- Opening Delimiter -

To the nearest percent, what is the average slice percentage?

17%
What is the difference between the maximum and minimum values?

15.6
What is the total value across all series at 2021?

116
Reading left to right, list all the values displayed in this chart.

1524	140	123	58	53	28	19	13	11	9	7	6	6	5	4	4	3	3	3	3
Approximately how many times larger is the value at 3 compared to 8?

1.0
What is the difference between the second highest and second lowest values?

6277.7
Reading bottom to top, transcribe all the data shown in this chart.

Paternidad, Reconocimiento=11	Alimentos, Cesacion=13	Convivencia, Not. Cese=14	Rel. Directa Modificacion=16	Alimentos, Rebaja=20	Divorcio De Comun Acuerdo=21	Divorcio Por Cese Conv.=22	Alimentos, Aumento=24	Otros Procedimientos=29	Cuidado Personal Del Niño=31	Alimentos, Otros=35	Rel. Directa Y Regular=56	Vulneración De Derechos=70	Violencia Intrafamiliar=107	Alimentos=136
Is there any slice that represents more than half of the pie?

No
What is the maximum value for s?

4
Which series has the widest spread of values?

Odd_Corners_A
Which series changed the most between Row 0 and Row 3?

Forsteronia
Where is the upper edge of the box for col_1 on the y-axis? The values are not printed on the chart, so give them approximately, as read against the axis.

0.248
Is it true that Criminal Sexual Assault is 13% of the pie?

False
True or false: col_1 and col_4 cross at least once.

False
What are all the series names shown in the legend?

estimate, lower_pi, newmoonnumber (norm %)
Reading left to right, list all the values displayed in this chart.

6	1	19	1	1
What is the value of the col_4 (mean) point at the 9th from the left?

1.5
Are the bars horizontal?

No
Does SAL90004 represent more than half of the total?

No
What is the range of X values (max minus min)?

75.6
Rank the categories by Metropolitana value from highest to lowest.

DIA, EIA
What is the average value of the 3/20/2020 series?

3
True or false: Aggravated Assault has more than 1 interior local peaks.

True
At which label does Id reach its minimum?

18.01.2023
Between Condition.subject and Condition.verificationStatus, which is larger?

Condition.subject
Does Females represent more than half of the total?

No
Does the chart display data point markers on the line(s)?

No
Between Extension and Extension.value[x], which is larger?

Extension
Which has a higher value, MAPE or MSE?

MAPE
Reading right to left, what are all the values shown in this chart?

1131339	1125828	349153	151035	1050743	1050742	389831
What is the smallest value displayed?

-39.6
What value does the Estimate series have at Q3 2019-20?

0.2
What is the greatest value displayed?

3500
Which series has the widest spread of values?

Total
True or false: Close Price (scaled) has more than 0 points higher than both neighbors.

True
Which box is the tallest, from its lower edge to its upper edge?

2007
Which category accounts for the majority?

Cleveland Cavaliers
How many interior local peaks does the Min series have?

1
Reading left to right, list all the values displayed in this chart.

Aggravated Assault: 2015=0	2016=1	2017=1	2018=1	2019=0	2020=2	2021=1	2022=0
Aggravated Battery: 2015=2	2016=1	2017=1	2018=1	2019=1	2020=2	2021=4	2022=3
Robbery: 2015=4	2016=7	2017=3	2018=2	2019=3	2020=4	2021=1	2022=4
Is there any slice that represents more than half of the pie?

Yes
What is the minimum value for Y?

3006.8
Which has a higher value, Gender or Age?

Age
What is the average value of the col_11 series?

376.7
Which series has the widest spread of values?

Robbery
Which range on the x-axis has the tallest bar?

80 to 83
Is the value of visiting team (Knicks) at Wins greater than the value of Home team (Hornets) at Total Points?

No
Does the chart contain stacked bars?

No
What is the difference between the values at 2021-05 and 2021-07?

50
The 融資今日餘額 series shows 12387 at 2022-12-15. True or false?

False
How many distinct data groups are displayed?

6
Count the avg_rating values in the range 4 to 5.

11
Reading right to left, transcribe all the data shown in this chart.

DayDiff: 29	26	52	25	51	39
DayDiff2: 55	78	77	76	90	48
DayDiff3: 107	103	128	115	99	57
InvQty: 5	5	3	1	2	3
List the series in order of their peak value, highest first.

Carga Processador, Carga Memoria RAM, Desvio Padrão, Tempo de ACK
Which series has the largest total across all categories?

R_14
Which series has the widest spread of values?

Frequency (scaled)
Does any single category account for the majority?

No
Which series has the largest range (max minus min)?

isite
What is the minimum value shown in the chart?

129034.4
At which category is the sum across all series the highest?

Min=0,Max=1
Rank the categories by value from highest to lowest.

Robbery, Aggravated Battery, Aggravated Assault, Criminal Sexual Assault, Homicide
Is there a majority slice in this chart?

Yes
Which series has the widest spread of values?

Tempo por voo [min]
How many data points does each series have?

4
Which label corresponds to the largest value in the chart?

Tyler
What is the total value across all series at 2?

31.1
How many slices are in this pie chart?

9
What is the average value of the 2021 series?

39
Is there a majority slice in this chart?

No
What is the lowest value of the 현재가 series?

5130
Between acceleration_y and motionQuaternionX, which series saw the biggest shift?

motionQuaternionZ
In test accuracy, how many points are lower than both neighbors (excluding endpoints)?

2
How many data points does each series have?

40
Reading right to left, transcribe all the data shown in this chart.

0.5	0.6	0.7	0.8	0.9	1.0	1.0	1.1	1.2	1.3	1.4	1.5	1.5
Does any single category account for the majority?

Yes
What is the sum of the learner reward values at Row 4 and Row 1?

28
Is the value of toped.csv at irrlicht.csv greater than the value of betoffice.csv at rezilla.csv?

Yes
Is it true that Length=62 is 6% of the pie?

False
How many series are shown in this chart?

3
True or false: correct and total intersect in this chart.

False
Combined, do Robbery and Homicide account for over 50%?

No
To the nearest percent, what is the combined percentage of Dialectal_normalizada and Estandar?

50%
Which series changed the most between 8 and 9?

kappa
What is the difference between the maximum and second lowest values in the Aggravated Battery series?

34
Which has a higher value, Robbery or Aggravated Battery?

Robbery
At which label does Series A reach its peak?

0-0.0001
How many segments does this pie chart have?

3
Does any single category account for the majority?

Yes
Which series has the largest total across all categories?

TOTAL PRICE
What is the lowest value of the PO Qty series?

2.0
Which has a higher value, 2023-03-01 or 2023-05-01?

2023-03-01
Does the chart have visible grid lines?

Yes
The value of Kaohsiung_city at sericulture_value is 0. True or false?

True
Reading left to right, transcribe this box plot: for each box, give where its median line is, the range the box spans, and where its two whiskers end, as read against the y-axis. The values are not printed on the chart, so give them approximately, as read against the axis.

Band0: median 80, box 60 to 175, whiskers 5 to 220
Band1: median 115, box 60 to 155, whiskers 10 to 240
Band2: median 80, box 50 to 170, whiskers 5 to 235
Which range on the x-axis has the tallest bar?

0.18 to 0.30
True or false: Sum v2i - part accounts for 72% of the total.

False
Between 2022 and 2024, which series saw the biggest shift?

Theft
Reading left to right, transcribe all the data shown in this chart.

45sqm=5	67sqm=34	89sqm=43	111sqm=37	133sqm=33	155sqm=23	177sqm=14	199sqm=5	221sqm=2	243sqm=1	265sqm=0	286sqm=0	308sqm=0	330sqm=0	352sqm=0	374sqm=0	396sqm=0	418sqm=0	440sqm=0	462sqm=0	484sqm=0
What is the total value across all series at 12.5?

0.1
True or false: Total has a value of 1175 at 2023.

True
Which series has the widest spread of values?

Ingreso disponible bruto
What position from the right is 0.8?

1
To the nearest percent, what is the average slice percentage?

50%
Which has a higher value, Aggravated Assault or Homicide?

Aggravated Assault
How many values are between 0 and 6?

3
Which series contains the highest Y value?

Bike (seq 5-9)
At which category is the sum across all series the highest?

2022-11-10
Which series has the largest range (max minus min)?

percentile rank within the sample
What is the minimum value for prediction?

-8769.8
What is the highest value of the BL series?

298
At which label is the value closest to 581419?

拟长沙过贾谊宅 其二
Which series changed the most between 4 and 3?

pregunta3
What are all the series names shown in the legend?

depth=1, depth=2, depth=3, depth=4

- Closing Delimiter -

TASK DETAILS:
Reproduce all of the records set down above, unchanged and in the same order.

THE COMPLETED TASK:
To the nearest percent, what is the average slice percentage?

17%
What is the difference between the maximum and minimum values?

15.6
What is the total value across all series at 2021?

116
Reading left to right, list all the values displayed in this chart.

1524	140	123	58	53	28	19	13	11	9	7	6	6	5	4	4	3	3	3	3
Approximately how many times larger is the value at 3 compared to 8?

1.0
What is the difference between the second highest and second lowest values?

6277.7
Reading bottom to top, transcribe all the data shown in this chart.

Paternidad, Reconocimiento=11	Alimentos, Cesacion=13	Convivencia, Not. Cese=14	Rel. Directa Modificacion=16	Alimentos, Rebaja=20	Divorcio De Comun Acuerdo=21	Divorcio Por Cese Conv.=22	Alimentos, Aumento=24	Otros Procedimientos=29	Cuidado Personal Del Niño=31	Alimentos, Otros=35	Rel. Directa Y Regular=56	Vulneración De Derechos=70	Violencia Intrafamiliar=107	Alimentos=136
Is there any slice that represents more than half of the pie?

No
What is the maximum value for s?

4
Which series has the widest spread of values?

Odd_Corners_A
Which series changed the most between Row 0 and Row 3?

Forsteronia
Where is the upper edge of the box for col_1 on the y-axis? The values are not printed on the chart, so give them approximately, as read against the axis.

0.248
Is it true that Criminal Sexual Assault is 13% of the pie?

False
True or false: col_1 and col_4 cross at least once.

False
What are all the series names shown in the legend?

estimate, lower_pi, newmoonnumber (norm %)
Reading left to right, list all the values displayed in this chart.

6	1	19	1	1
What is the value of the col_4 (mean) point at the 9th from the left?

1.5
Are the bars horizontal?

No
Does SAL90004 represent more than half of the total?

No
What is the range of X values (max minus min)?

75.6
Rank the categories by Metropolitana value from highest to lowest.

DIA, EIA
What is the average value of the 3/20/2020 series?

3
True or false: Aggravated Assault has more than 1 interior local peaks.

True
At which label does Id reach its minimum?

18.01.2023
Between Condition.subject and Condition.verificationStatus, which is larger?

Condition.subject
Does Females represent more than half of the total?

No
Does the chart display data point markers on the line(s)?

No
Between Extension and Extension.value[x], which is larger?

Extension
Which has a higher value, MAPE or MSE?

MAPE
Reading right to left, what are all the values shown in this chart?

1131339	1125828	349153	151035	1050743	1050742	389831
What is the smallest value displayed?

-39.6
What value does the Estimate series have at Q3 2019-20?

0.2
What is the greatest value displayed?

3500
Which series has the widest spread of values?

Total
True or false: Close Price (scaled) has more than 0 points higher than both neighbors.

True
Which box is the tallest, from its lower edge to its upper edge?

2007
Which category accounts for the majority?

Cleveland Cavaliers
How many interior local peaks does the Min series have?

1
Reading left to right, list all the values displayed in this chart.

Aggravated Assault: 2015=0	2016=1	2017=1	2018=1	2019=0	2020=2	2021=1	2022=0
Aggravated Battery: 2015=2	2016=1	2017=1	2018=1	2019=1	2020=2	2021=4	2022=3
Robbery: 2015=4	2016=7	2017=3	2018=2	2019=3	2020=4	2021=1	2022=4
Is there any slice that represents more than half of the pie?

Yes
What is the minimum value for Y?

3006.8
Which has a higher value, Gender or Age?

Age
What is the average value of the col_11 series?

376.7
Which series has the widest spread of values?

Robbery
Which range on the x-axis has the tallest bar?

80 to 83
Is the value of visiting team (Knicks) at Wins greater than the value of Home team (Hornets) at Total Points?

No
Does the chart contain stacked bars?

No
What is the difference between the values at 2021-05 and 2021-07?

50
The 融資今日餘額 series shows 12387 at 2022-12-15. True or false?

False
How many distinct data groups are displayed?

6
Count the avg_rating values in the range 4 to 5.

11
Reading right to left, transcribe all the data shown in this chart.

DayDiff: 29	26	52	25	51	39
DayDiff2: 55	78	77	76	90	48
DayDiff3: 107	103	128	115	99	57
InvQty: 5	5	3	1	2	3
List the series in order of their peak value, highest first.

Carga Processador, Carga Memoria RAM, Desvio Padrão, Tempo de ACK
Which series has the largest total across all categories?

R_14
Which series has the widest spread of values?

Frequency (scaled)
Does any single category account for the majority?

No
Which series has the largest range (max minus min)?

isite
What is the minimum value shown in the chart?

129034.4
At which category is the sum across all series the highest?

Min=0,Max=1
Rank the categories by value from highest to lowest.

Robbery, Aggravated Battery, Aggravated Assault, Criminal Sexual Assault, Homicide
Is there a majority slice in this chart?

Yes
Which series has the widest spread of values?

Tempo por voo [min]
How many data points does each series have?

4
Which label corresponds to the largest value in the chart?

Tyler
What is the total value across all series at 2?

31.1
How many slices are in this pie chart?

9
What is the average value of the 2021 series?

39
Is there a majority slice in this chart?

No
What is the lowest value of the 현재가 series?

5130
Between acceleration_y and motionQuaternionX, which series saw the biggest shift?

motionQuaternionZ
In test accuracy, how many points are lower than both neighbors (excluding endpoints)?

2
How many data points does each series have?

40
Reading right to left, transcribe all the data shown in this chart.

0.5	0.6	0.7	0.8	0.9	1.0	1.0	1.1	1.2	1.3	1.4	1.5	1.5
Does any single category account for the majority?

Yes
What is the sum of the learner reward values at Row 4 and Row 1?

28
Is the value of toped.csv at irrlicht.csv greater than the value of betoffice.csv at rezilla.csv?

Yes
Is it true that Length=62 is 6% of the pie?

False
How many series are shown in this chart?

3
True or false: correct and total intersect in this chart.

False
Combined, do Robbery and Homicide account for over 50%?

No
To the nearest percent, what is the combined percentage of Dialectal_normalizada and Estandar?

50%
Which series changed the most between 8 and 9?

kappa
What is the difference between the maximum and second lowest values in the Aggravated Battery series?

34
Which has a higher value, Robbery or Aggravated Battery?

Robbery
At which label does Series A reach its peak?

0-0.0001
How many segments does this pie chart have?

3
Does any single category account for the majority?

Yes
Which series has the largest total across all categories?

TOTAL PRICE
What is the lowest value of the PO Qty series?

2.0
Which has a higher value, 2023-03-01 or 2023-05-01?

2023-03-01
Does the chart have visible grid lines?

Yes
The value of Kaohsiung_city at sericulture_value is 0. True or false?

True
Reading left to right, transcribe this box plot: for each box, give where its median line is, the range the box spans, and where its two whiskers end, as read against the y-axis. The values are not printed on the chart, so give them approximately, as read against the axis.

Band0: median 80, box 60 to 175, whiskers 5 to 220
Band1: median 115, box 60 to 155, whiskers 10 to 240
Band2: median 80, box 50 to 170, whiskers 5 to 235
Which range on the x-axis has the tallest bar?

0.18 to 0.30
True or false: Sum v2i - part accounts for 72% of the total.

False
Between 2022 and 2024, which series saw the biggest shift?

Theft
Reading left to right, transcribe all the data shown in this chart.

45sqm=5	67sqm=34	89sqm=43	111sqm=37	133sqm=33	155sqm=23	177sqm=14	199sqm=5	221sqm=2	243sqm=1	265sqm=0	286sqm=0	308sqm=0	330sqm=0	352sqm=0	374sqm=0	396sqm=0	418sqm=0	440sqm=0	462sqm=0	484sqm=0
What is the total value across all series at 12.5?

0.1
True or false: Total has a value of 1175 at 2023.

True
Which series has the widest spread of values?

Ingreso disponible bruto
What position from the right is 0.8?

1
To the nearest percent, what is the average slice percentage?

50%
Which has a higher value, Aggravated Assault or Homicide?

Aggravated Assault
How many values are between 0 and 6?

3
Which series contains the highest Y value?

Bike (seq 5-9)
At which category is the sum across all series the highest?

2022-11-10
Which series has the largest range (max minus min)?

percentile rank within the sample
What is the minimum value for prediction?

-8769.8
What is the highest value of the BL series?

298
At which label is the value closest to 581419?

拟长沙过贾谊宅 其二
Which series changed the most between 4 and 3?

pregunta3
What are all the series names shown in the legend?

depth=1, depth=2, depth=3, depth=4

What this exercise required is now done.